* **DATA EXTRACT**
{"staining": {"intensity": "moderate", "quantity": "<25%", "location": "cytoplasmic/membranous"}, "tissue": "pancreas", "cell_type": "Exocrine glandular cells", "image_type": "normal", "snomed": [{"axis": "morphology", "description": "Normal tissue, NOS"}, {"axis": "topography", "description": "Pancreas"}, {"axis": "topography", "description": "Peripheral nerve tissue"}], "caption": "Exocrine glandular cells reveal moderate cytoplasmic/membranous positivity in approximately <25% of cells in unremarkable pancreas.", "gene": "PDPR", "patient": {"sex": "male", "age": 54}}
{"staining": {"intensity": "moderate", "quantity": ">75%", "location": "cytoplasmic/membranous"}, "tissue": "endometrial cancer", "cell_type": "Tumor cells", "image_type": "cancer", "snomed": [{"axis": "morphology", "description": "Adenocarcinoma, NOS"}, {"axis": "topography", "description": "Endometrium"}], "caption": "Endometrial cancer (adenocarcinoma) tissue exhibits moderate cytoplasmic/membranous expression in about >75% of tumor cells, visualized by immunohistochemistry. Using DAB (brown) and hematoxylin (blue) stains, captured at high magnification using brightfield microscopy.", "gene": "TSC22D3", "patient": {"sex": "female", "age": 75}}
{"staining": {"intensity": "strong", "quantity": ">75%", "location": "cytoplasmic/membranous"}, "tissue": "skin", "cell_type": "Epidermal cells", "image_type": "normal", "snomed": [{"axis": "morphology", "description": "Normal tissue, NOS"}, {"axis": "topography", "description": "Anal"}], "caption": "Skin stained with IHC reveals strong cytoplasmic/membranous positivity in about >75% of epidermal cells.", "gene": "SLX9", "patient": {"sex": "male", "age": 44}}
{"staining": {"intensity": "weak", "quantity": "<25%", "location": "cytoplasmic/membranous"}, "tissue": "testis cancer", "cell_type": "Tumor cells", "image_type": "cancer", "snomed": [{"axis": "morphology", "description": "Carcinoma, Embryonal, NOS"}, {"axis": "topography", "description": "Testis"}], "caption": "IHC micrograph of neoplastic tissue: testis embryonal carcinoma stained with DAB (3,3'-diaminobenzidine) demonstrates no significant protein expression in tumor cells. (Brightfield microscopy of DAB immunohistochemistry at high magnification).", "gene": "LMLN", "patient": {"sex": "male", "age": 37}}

* **YOUR TASK**
Transcribe all of the data above, keeping each line exactly as it stands.

* **RESULT OF THIS EXERCISE**
{"staining": {"intensity": "moderate", "quantity": "<25%", "location": "cytoplasmic/membranous"}, "tissue": "pancreas", "cell_type": "Exocrine glandular cells", "image_type": "normal", "snomed": [{"axis": "morphology", "description": "Normal tissue, NOS"}, {"axis": "topography", "description": "Pancreas"}, {"axis": "topography", "description": "Peripheral nerve tissue"}], "caption": "Exocrine glandular cells reveal moderate cytoplasmic/membranous positivity in approximately <25% of cells in unremarkable pancreas.", "gene": "PDPR", "patient": {"sex": "male", "age": 54}}
{"staining": {"intensity": "moderate", "quantity": ">75%", "location": "cytoplasmic/membranous"}, "tissue": "endometrial cancer", "cell_type": "Tumor cells", "image_type": "cancer", "snomed": [{"axis": "morphology", "description": "Adenocarcinoma, NOS"}, {"axis": "topography", "description": "Endometrium"}], "caption": "Endometrial cancer (adenocarcinoma) tissue exhibits moderate cytoplasmic/membranous expression in about >75% of tumor cells, visualized by immunohistochemistry. Using DAB (brown) and hematoxylin (blue) stains, captured at high magnification using brightfield microscopy.", "gene": "TSC22D3", "patient": {"sex": "female", "age": 75}}
{"staining": {"intensity": "strong", "quantity": ">75%", "location": "cytoplasmic/membranous"}, "tissue": "skin", "cell_type": "Epidermal cells", "image_type": "normal", "snomed": [{"axis": "morphology", "description": "Normal tissue, NOS"}, {"axis": "topography", "description": "Anal"}], "caption": "Skin stained with IHC reveals strong cytoplasmic/membranous positivity in about >75% of epidermal cells.", "gene": "SLX9", "patient": {"sex": "male", "age": 44}}
{"staining": {"intensity": "weak", "quantity": "<25%", "location": "cytoplasmic/membranous"}, "tissue": "testis cancer", "cell_type": "Tumor cells", "image_type": "cancer", "snomed": [{"axis": "morphology", "description": "Carcinoma, Embryonal, NOS"}, {"axis": "topography", "description": "Testis"}], "caption": "IHC micrograph of neoplastic tissue: testis embryonal carcinoma stained with DAB (3,3'-diaminobenzidine) demonstrates no significant protein expression in tumor cells. (Brightfield microscopy of DAB immunohistochemistry at high magnification).", "gene": "LMLN", "patient": {"sex": "male", "age": 37}}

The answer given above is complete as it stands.